§ EXERCISES
a. Write out the stretch of the Scoobi text-file documentation from "In the case" through "type (String, String)".
b. In the Scoobi text-file documentation, what does the second argument to fromDelimitedTextFile specify?

§ EXERCISE TEXT
Text files are one of the simplest forms of input/output provided by Scoobi. The following sections describe the various ways in which DList
s can be loaded from text files as well as persisted to text files. For more detail refer to the API docs for both text input and output.
There are a number of ways in which to construct a DList
object from a text file. The simplest, which we have seen already, is fromTextFile
. It takes one or more paths (globs are supported) to text files on HDFS (or whichever file system Hadoop has been configured for) and returns a DList[String]
object, where each element of the distributed list refers to one of the lines of text from the files:
// load a single text file
val lines: DList[String] = fromTextFile("hdfs://path/to/file")
// load multiple text files
val lines: DList[String] = fromTextFile("hdfs://path/to/file1", "hdfs://path/to/file2")
// load from a list of text files
val textFiles = List("hdfs://path/to/file1", "hdfs://path/to/file2")
val lines: DList[String] = fromTextFile(textFiles)
In the case where mulitple paths are specified, in out DList
we may also want to know which file a particular line of text orginated from. This can be achieved with fromTextFileWithPath
:
// load a list of text files
val textFiles = List("hdfs://path/to/file1", "hdfs://path/to/file2")
val lines: DList[(String, String)] = fromTextFileWithPath(textFiles)
The resultant DList
in this example is of type (String, String)
. Here the second part of the pair is a line of text, just as you would have if fromTextFile
was used. The first part of the pair is the path of the file the text file originated from.
Whilst some problems involve working with entire lines of text, often it's the case that we are interested in loading delimited text files, for example, comma separated value (CSV) or tab separated value (TSV) files and want to extract values from fields. In this case, we could use fromTextFile
followed by a map
that pulls out fields of interest:
// load CSV with schema "id,first_name,second_name,age"
val lines: DList[String] = fromTextFile("hdfs://path/to/CVS/files/*")
// pull out id and second_name
val names: DList[(Int, String)] = lines map { line =>
val fields = line.split(",")
(fields(0).toInt, fields(2))
}
Given that these types of field extractions from delimited text files are such a common task, Scoobi provides a more convenient mechanism for achieving this:
// load CSV and pull out id and second_name
val names: DList[(Int, String)] = fromDelimitedTextFile("hdfs://path/to/CVS/files/*", ",") {
case Int(id) :: first_name :: second_name :: age :: _ => (id, second_name)
}
As this example illustrates, the call to fromDelimitedTextFile
takes a number of arguements. The first argument specifies the path and the second is the delimiter, in this case a comma. Following is a second parameter list that is used to specify how to extract fields once they are separated out. This is specified by supplying a partial function that takes a list of separated String
fields as its input and returns a value whose type will set the type of the resulting DList
- i.e. a PartialFunction[List[String], A]
will create a DList[A]
(where A
is (Int, String)
above). In this example, we use Scala's pattern matching feature to pull out the four fields and return the first and third.

§ RECORDS SHOWN
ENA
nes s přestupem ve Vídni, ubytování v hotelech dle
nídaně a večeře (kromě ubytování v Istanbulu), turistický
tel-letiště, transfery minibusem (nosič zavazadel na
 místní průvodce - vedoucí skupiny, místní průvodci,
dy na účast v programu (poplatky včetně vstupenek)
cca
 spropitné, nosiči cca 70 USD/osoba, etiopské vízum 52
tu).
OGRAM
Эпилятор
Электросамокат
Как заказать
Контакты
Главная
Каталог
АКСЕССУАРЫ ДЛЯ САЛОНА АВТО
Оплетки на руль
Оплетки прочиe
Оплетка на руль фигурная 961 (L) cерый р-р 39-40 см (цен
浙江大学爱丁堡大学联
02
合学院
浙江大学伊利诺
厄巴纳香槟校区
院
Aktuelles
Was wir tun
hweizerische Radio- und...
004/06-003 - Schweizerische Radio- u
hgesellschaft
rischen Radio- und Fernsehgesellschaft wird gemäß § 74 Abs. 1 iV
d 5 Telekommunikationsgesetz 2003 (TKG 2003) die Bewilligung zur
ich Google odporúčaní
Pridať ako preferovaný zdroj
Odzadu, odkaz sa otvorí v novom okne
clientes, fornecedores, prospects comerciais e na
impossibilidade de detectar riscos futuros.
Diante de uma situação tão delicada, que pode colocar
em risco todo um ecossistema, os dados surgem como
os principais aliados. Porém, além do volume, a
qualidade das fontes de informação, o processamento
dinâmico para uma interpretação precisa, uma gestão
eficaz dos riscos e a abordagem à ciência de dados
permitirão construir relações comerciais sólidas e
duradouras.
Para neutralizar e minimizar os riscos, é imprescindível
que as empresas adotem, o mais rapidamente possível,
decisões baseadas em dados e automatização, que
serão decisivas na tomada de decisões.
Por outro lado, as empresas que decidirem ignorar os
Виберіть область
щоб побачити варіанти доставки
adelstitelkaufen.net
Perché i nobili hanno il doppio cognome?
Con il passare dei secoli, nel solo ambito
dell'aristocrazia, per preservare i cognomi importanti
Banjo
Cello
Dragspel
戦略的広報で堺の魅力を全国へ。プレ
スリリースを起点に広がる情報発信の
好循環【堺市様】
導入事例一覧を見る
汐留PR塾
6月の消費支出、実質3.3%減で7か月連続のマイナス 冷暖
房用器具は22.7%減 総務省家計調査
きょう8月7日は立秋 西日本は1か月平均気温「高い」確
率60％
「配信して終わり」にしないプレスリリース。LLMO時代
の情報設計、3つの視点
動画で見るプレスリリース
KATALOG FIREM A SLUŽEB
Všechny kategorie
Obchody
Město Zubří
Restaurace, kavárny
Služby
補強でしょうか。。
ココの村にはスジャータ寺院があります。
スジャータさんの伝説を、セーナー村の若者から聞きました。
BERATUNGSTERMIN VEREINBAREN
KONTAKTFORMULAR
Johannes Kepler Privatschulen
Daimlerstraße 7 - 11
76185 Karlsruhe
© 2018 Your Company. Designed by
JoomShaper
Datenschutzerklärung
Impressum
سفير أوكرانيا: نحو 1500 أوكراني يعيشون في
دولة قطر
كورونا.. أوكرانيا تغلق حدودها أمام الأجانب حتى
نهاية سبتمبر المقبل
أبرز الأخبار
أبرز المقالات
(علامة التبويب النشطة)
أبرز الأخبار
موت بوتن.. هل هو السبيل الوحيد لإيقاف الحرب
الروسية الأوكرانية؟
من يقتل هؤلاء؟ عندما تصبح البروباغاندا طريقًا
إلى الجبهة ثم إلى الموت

§ SOLUTIONS IN ORDER
a.
In the case where mulitple paths are specified, in out DList
we may also want to know which file a particular line of text orginated from. This can be achieved with fromTextFileWithPath
:
// load a list of text files
val textFiles = List("hdfs://path/to/file1", "hdfs://path/to/file2")
val lines: DList[(String, String)] = fromTextFileWithPath(textFiles)
The resultant DList
in this example is of type (String, String)

b. The delimiter, which is a comma in the example.